Petty Officer 2nd Class
Joined
Jul 16, 2010
Messages
111
I had success using a plywood guide. Apply thin layer of gasket sealer and assemble, then use plywood block with clamps to compress it all together tightly and let it set overnight. Remove block/clamps and hold valves in place with wire ties, put sealer on mating surface, get it started on the block, then snip off the ties and tighten it up.
 

seven_magnum

Petty Officer 2nd Class
Joined
Oct 4, 2011
Messages
127
I wanted to update this post, last Friday I was off work so I had at it. I coated the gaskets with sealant, pieced it together and lightly zip tied the poppets in place. The last gasket did not want to stay on, so I left it sort of float until I got the bolts started. The first one I struggled with for 15 minutes to get it in place and the bolts started. I used an offset wrench I'll post a picture of later to hold it in place and starr the bolts. The second one I was ready for, I had all 3 bolts started in about a minute. It really went too easy!

on the hose all was well, so I took it to Walenpaupak for a swim. It ran like a champ! I have a leak in the bilge to deal with, I think from the wash down pump but plan to be back out again Tuesday!

Also, I ran the boat just over an hour and used about 15 gallons, running about 30. I did have some idle time in the no wake zone but I thought it wasnt bad all things considered.
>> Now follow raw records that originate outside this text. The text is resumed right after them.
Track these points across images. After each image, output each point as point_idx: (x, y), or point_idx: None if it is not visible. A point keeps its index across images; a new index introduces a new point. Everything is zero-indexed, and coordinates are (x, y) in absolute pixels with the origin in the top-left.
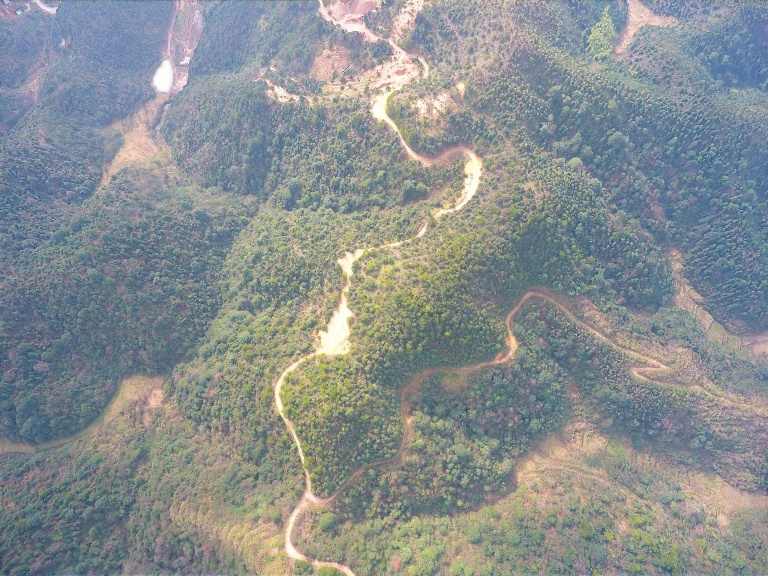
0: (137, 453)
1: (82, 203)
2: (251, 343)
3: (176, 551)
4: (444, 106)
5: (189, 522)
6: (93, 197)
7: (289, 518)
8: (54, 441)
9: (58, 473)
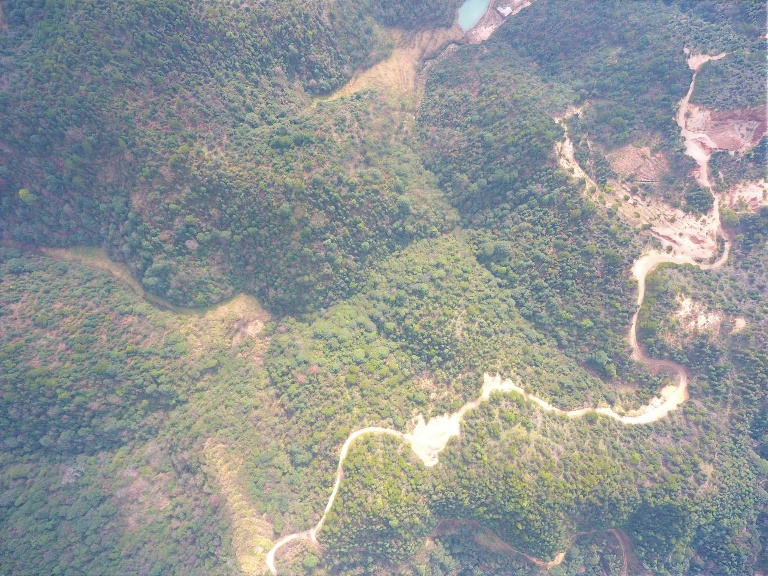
0: (213, 364)
1: (316, 96)
2: (360, 366)
3: (191, 468)
4: (706, 327)
5: (215, 463)
6: (328, 97)
7: (286, 536)
8: (161, 299)
9: (149, 335)
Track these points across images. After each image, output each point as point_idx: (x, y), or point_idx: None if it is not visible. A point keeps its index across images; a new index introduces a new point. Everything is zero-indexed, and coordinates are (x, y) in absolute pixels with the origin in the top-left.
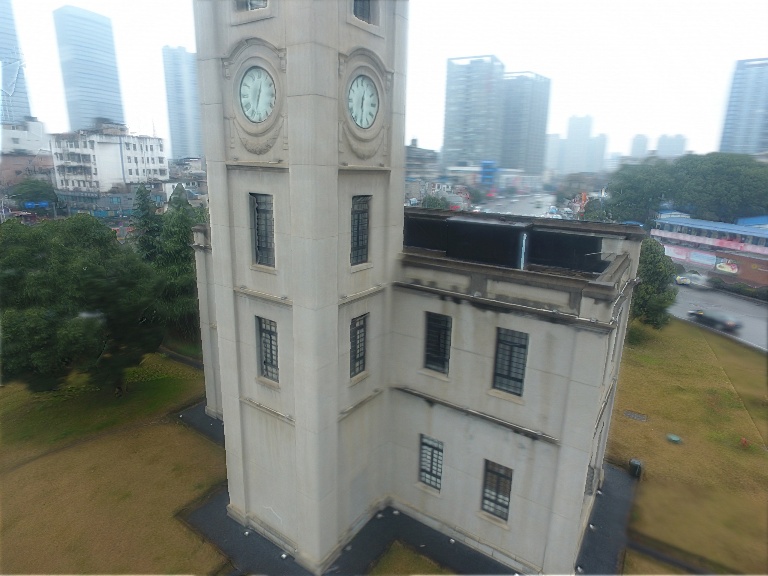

Thank you all for the help!
 

seven_magnum

Petty Officer 2nd Class
Joined
Oct 4, 2011
Messages
127
Last year was a success with the boat but I have a couple little things to work on. One thing I'm looking to change is the props. It's currently wearing aluminum 3 blade 12 and 3/4 by 21. Wide open throttle I'm about 5400 RPMs and 35 miles an hour. The biggest problem I'm having is a 25 mile an hour speed limit for a lot of the year. It is a struggle to keep it on plane at speed. I am moving a lot of weight forward, but I think 4 blade props would also be a big help. I really dont need speed, just the ability to plane at slow speeds and as much efficiency as possible.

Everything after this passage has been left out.